SADC troika to meet over Madagascar

Wednesday, March 18, 2009

Pretoria - The Southern African Development Community (SADC) Organ Troika on Politics, Defence and Security Co-operation will on Thursday meet in Mbabane, Swaziland, following the situation in Madagascar.

"The SADC Organ Troika meeting is convened specifically to discuss the current situation and developments in Madagascar following the resignation of President Marc Ravalomanana on Tuesday and the hand-over of power to the military," said the Department of Foreign Affairs on Wednesday.

According to the department, Defence Minister Charles Nqakula will lead the South African delegation to the meeting.

President Ravalomanana handed power to a navy admiral on Tuesday after a power struggle with the opposition on the Indian Ocean Island.

Following the resignation, the army has named opposition leader Andry Rajoelina as the country's new leader.

In response to the developments, South African President Kgalema Motlanthe said on Tuesday that SADC would "never countenance the unconstitutional transfer of power from a democratically-elected government".

"In this regard, SADC urges all role players in Madagascar to resolve their differences through negotiations aimed at ensuring that a solution is found, which is constitutional and will restore peace and stability on the island, as a matter of priority," the President said.

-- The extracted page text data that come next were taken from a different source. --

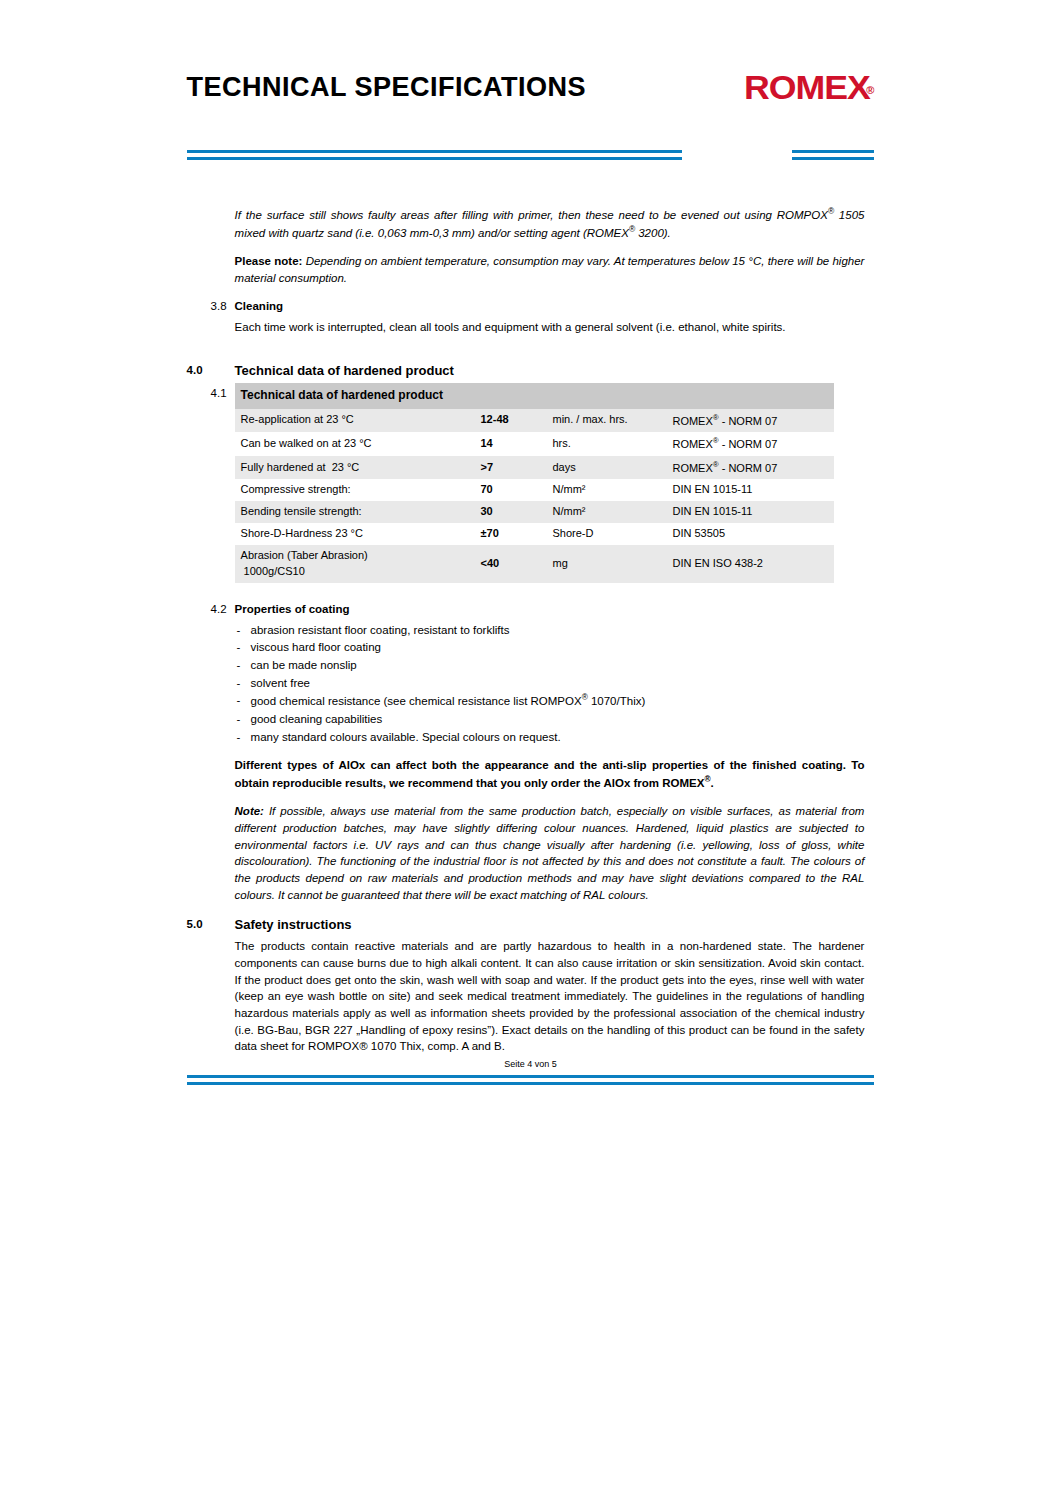TECHNICAL SPECIFICATIONS TECHNICAL SPECIFICATIONS
ROMEX®
If the surface still shows faulty areas after filling with primer, then these need to be evened out using ROMPOX® 1505 mixed with quartz sand (i.e. 0,063 mm-0,3 mm) and/or setting agent (ROMEX® 3200).
Please note: Depending on ambient temperature, consumption may vary. At temperatures below 15 °C, there will be higher material consumption.
3.8
Cleaning
Each time work is interrupted, clean all tools and equipment with a general solvent (i.e. ethanol, white spirits.
4.0
Technical data of hardened product
4.1
| Technical data of hardened product |
| Re-application at 23 °C | 12-48 | min. / max. hrs. | ROMEX ® - NORM 07 |
| Can be walked on at 23 °C | 14 | hrs. | ROMEX ® - NORM 07 |
| Fully hardened at 23 °C | >7 | days | ROMEX ® - NORM 07 |
| Compressive strength: | 70 | N/mm² | DIN EN 1015-11 |
| Bending tensile strength: | 30 | N/mm² | DIN EN 1015-11 |
| Shore-D-Hardness 23 °C | ±70 | Shore-D | DIN 53505 |
| Abrasion (Taber Abrasion) 1000g/CS10 | <40 | mg | DIN EN ISO 438-2 |
4.2
Properties of coating
abrasion resistant floor coating, resistant to forklifts
viscous hard floor coating
can be made nonslip
solvent free
good chemical resistance (see chemical resistance list ROMPOX® 1070/Thix)
good cleaning capabilities
many standard colours available. Special colours on request.
Different types of AlOx can affect both the appearance and the anti-slip properties of the finished coating. To obtain reproducible results, we recommend that you only order the AlOx from ROMEX®.
Note: If possible, always use material from the same production batch, especially on visible surfaces, as material from different production batches, may have slightly differing colour nuances. Hardened, liquid plastics are subjected to environmental factors i.e. UV rays and can thus change visually after hardening (i.e. yellowing, loss of gloss, white discolouration). The functioning of the industrial floor is not affected by this and does not constitute a fault. The colours of the products depend on raw materials and production methods and may have slight deviations compared to the RAL colours. It cannot be guaranteed that there will be exact matching of RAL colours.
5.0
Safety instructions
The products contain reactive materials and are partly hazardous to health in a non-hardened state. The hardener components can cause burns due to high alkali content. It can also cause irritation or skin sensitization. Avoid skin contact. If the product does get onto the skin, wash well with soap and water. If the product gets into the eyes, rinse well with water (keep an eye wash bottle on site) and seek medical treatment immediately. The guidelines in the regulations of handling hazardous materials apply as well as information sheets provided by the professional association of the chemical industry (i.e. BG-Bau, BGR 227 „Handling of epoxy resins”). Exact details on the handling of this product can be found in the safety data sheet for ROMPOX® 1070 Thix, comp. A and B.
Seite 4 von 5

He called on all stake-holders to refrain from taking any action that may be unconstitutional, inconsistent with the democratic values of our region and the continent or lead to further loss of lives, injury or destruction of property.

Zambia on Wednesday became the first African Union (AU) member to call for Madagascar's suspension from the bloc after the take over.

Zambia said Madagascar should also be suspended SADC and called on the international community to take action against the new government, headed by Mr Ravalomanana's arch rival Mr Rajoelina.

The AU's Peace and Security Council is also scheduled to discuss the situation in Madagascar at a meeting at its Addis Ababa headquarters on Thursday.

Trouble has been brewing in Madagascar since January, when Mr Ravalomanana sacked Mr Rajoelina from his post in the capital.

Mr Rajoelina, a former DJ and media entrepreneur, tapped into the rising frustration in the country over high food prices and service delivery to rally support against the president. He set up a parallel government and led massive street protests against his rival.

Over 100 people were killed in the protests, culminating in a demonstration outside the presidential palace in February when a further 23 were killed.

Madagascar is the fourth largest island on the planet with a population of around 20 million, a rich cultural history and breathtaking natural diversity.

In the relative stability of the last eight years, the country's tourism sector has boomed, bringing in hundreds of millions of dollars.

However most ordinary Malagasies have not seen any trickle down from the tourism industry. The country remains one of the poorest in the world.